From his home in Port Hope, Case talks frankly about the problems caused by the ore refining process during the Great Depression. He knows the project well, because his involvement with the Port Hope Area Initiative (PHAI) began almost 40 years ago, after his graduation.

In 1976, Case was hired to work in Port Hope on a two-month assignment addressing the situation of low-level waste found in properties in the area, fragments of uranium left in the soil. He has been part of the team responsible for developing a solution to removing the contamination.

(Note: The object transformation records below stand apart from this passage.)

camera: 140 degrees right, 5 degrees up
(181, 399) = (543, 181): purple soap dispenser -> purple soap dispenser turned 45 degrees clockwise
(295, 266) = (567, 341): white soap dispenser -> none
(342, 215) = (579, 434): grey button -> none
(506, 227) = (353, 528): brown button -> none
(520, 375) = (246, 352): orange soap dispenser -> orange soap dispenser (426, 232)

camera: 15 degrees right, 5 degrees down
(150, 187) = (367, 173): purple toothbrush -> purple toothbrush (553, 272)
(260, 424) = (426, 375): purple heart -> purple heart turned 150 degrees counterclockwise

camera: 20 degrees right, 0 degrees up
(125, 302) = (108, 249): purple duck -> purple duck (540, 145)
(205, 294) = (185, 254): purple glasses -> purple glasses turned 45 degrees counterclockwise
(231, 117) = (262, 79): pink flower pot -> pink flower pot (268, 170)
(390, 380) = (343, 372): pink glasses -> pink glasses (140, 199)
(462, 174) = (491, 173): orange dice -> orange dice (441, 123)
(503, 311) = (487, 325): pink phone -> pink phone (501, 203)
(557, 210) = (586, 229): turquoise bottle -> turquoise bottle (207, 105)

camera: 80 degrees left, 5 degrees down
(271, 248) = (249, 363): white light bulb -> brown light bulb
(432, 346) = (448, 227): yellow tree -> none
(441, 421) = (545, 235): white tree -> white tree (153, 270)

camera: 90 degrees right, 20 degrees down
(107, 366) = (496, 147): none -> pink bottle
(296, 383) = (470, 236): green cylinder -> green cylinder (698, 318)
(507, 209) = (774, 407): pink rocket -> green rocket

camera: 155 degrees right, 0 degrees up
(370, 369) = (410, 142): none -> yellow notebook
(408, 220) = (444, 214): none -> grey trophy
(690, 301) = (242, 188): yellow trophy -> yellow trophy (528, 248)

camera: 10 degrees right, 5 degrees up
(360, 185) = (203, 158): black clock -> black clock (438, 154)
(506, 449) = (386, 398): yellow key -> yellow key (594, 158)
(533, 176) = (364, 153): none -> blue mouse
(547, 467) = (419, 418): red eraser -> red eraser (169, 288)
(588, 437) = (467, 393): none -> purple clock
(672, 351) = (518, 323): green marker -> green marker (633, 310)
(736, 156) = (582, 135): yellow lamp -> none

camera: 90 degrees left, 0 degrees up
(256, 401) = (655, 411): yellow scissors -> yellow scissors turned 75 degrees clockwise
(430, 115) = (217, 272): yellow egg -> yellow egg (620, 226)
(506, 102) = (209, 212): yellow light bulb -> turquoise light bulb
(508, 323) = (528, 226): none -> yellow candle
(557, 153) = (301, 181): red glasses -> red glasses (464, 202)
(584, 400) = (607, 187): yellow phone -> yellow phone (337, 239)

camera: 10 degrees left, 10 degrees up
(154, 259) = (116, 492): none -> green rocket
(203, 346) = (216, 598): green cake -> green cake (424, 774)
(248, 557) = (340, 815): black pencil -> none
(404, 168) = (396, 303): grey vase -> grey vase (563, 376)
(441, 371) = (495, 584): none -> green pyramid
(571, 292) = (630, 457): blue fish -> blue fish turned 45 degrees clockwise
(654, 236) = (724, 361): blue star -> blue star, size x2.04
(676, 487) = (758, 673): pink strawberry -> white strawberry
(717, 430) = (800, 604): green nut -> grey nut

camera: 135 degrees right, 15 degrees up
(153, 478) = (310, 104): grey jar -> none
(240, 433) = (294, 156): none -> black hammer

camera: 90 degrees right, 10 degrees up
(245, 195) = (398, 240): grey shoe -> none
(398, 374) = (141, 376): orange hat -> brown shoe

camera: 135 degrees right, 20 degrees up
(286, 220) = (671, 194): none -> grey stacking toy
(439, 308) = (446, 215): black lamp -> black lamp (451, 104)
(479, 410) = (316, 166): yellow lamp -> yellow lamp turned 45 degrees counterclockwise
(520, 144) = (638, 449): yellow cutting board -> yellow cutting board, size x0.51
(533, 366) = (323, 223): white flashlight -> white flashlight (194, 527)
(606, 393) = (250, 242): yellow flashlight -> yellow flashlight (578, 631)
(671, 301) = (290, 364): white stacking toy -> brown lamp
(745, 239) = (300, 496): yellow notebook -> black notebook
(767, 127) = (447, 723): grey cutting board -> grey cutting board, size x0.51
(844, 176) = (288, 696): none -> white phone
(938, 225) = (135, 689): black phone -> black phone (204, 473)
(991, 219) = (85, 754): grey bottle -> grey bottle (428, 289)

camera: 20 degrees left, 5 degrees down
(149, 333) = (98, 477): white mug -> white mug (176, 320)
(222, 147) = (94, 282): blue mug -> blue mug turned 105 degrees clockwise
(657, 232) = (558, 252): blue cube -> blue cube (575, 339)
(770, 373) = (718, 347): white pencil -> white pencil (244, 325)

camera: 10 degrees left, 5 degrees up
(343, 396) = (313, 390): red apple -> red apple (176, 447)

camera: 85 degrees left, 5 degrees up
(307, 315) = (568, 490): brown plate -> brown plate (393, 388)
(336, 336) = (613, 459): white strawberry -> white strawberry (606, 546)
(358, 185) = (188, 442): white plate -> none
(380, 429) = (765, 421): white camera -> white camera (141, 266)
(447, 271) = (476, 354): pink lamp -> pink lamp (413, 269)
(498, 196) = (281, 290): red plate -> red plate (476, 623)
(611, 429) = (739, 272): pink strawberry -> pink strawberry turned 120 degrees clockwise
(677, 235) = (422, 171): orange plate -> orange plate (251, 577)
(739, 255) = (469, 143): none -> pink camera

Well known to the energy industry, the President at Women in Nuclear-Canada and a senior program manager for Bruce Power, Heather Kleb has spent 20 years working on environmental assessments and she was the lead for the PHAI environmental assessment.

“The PHAI is a big project with big expectations, 600,000 cubic meters of soil to be properly disposed of it took almost a decade to complete the regulatory approvals,” says Kleb.

“We needed to do comprehensive studies. We have knowledgeable communities because industry is here and there are ongoing consultations,” says Kleb. “Because it’s a nuclear project you also have to get approvals from the CNSC following the environmental assessment.”

PortHope1Today the project is fully underway with an expected completion date sometime in 2022. For the community of Port Hope the harbor and ravines once cleaned up will be able to be enjoyed by the community. Development constraints will also be lifted and a new green space will mark the past as Port Hope looks to the future.